Anhand der beiden zentralen Konzepte Streit und kommende Demokratie knüpft das Teilprojekt an die gemeinsame These des Kristallisationspunktes an und buchstabiert sie folgendermaßen aus: Erstens, die Praxis der ZSNR kann als politischer, nicht nur humanitärer, Widerstand gegen das EU-Grenzregime gedeutet werden. In ihr kristallisiert sich eine demokratische Praxis des Streits heraus, denn sie macht marginalisierte Positionen, wie die von Geflüchteten und Migrant*innen, sichtbar, indem sie auf das nekropolitische Sterbenlassen im Mittelmeer aufmerksam macht. Dementsprechend kann ZSNR als dissensuelle Demokratisierung im Modus des Streits aufgefasst werden (These 1).
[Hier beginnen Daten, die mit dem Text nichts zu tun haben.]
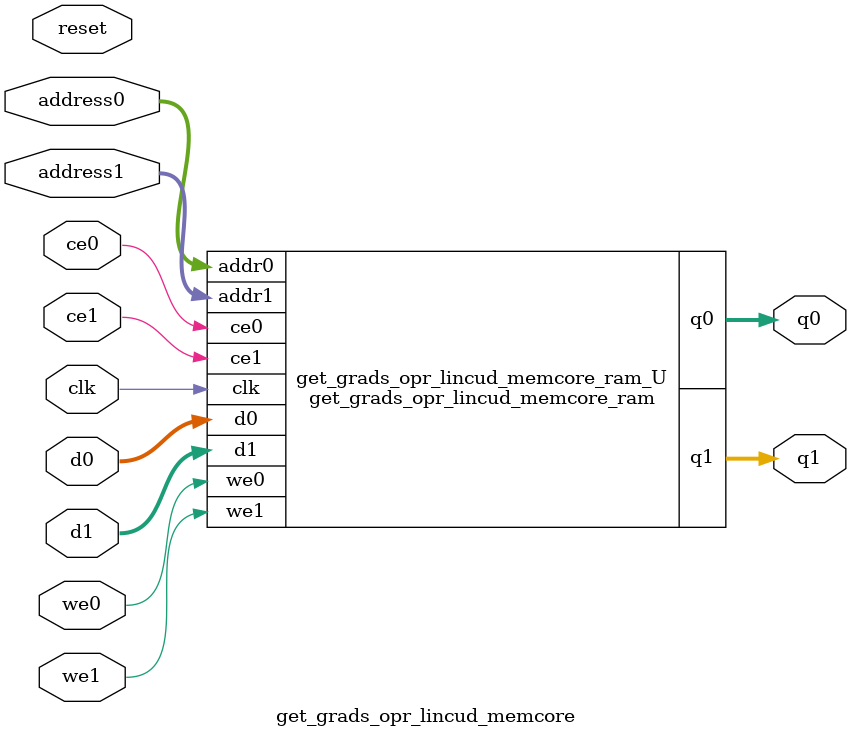
<source format=v>

`timescale 1 ns / 1 ps
module get_grads_opr_lincud_memcore_ram (addr0, ce0, d0, we0, q0, addr1, ce1, d1, we1, q1,  clk);

parameter DWIDTH = 8;
parameter AWIDTH = 11;
parameter MEM_SIZE = 1280;

input[AWIDTH-1:0] addr0;
input ce0;
input[DWIDTH-1:0] d0;
input we0;
output reg[DWIDTH-1:0] q0;
input[AWIDTH-1:0] addr1;
input ce1;
input[DWIDTH-1:0] d1;
input we1;
output reg[DWIDTH-1:0] q1;
input clk;

(* ram_style = "block" *)reg [DWIDTH-1:0] ram[0:MEM_SIZE-1];




always @(posedge clk)  
begin 
    if (ce0) 
    begin
        if (we0) 
        begin 
            ram[addr0] <= d0; 
            q0 <= d0;
        end 
        else 
            q0 <= ram[addr0];
    end
end


always @(posedge clk)  
begin 
    if (ce1) 
    begin
        if (we1) 
        begin 
            ram[addr1] <= d1; 
            q1 <= d1;
        end 
        else 
            q1 <= ram[addr1];
    end
end


endmodule


`timescale 1 ns / 1 ps
module get_grads_opr_lincud_memcore(
    reset,
    clk,
    address0,
    ce0,
    we0,
    d0,
    q0,
    address1,
    ce1,
    we1,
    d1,
    q1);

parameter DataWidth = 32'd8;
parameter AddressRange = 32'd1280;
parameter AddressWidth = 32'd11;
input reset;
input clk;
input[AddressWidth - 1:0] address0;
input ce0;
input we0;
input[DataWidth - 1:0] d0;
output[DataWidth - 1:0] q0;
input[AddressWidth - 1:0] address1;
input ce1;
input we1;
input[DataWidth - 1:0] d1;
output[DataWidth - 1:0] q1;



get_grads_opr_lincud_memcore_ram get_grads_opr_lincud_memcore_ram_U(
    .clk( clk ),
    .addr0( address0 ),
    .ce0( ce0 ),
    .d0( d0 ),
    .we0( we0 ),
    .q0( q0 ),
    .addr1( address1 ),
    .ce1( ce1 ),
    .d1( d1 ),
    .we1( we1 ),
    .q1( q1 ));

endmodule


</source>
Allerdings sieht sich ZSNR, zweitens, auch der Gefahr der De-Politisierung ausgesetzt, indem sie sich auf humanitäre Argumente beschränkt und ihrer Kriminalisierung mit Moralisierung statt Politisierung begegnet. Die regressive politische Ordnung wird dann nicht demokratisch herausgefordert, sondern stabilisiert Zudem muss mit einem demokratietheoretischen Blick auf Migration und Flucht, der postkoloniale Perspektiven berücksichtigt, gefragt werden, ob und inwieweit ZSNR einen eurozentrischen („weißen“) Paternalismus zur Rettung alterisierter Migrant*innen reproduziert, der bestehende (rassistische) Herrschaft- und Machtverhältnisse aufrechterhält statt sie demokratisch umgestaltet: Sie ist dann weder politischer Streit noch Praxis der kommenden Demokratie (These 2).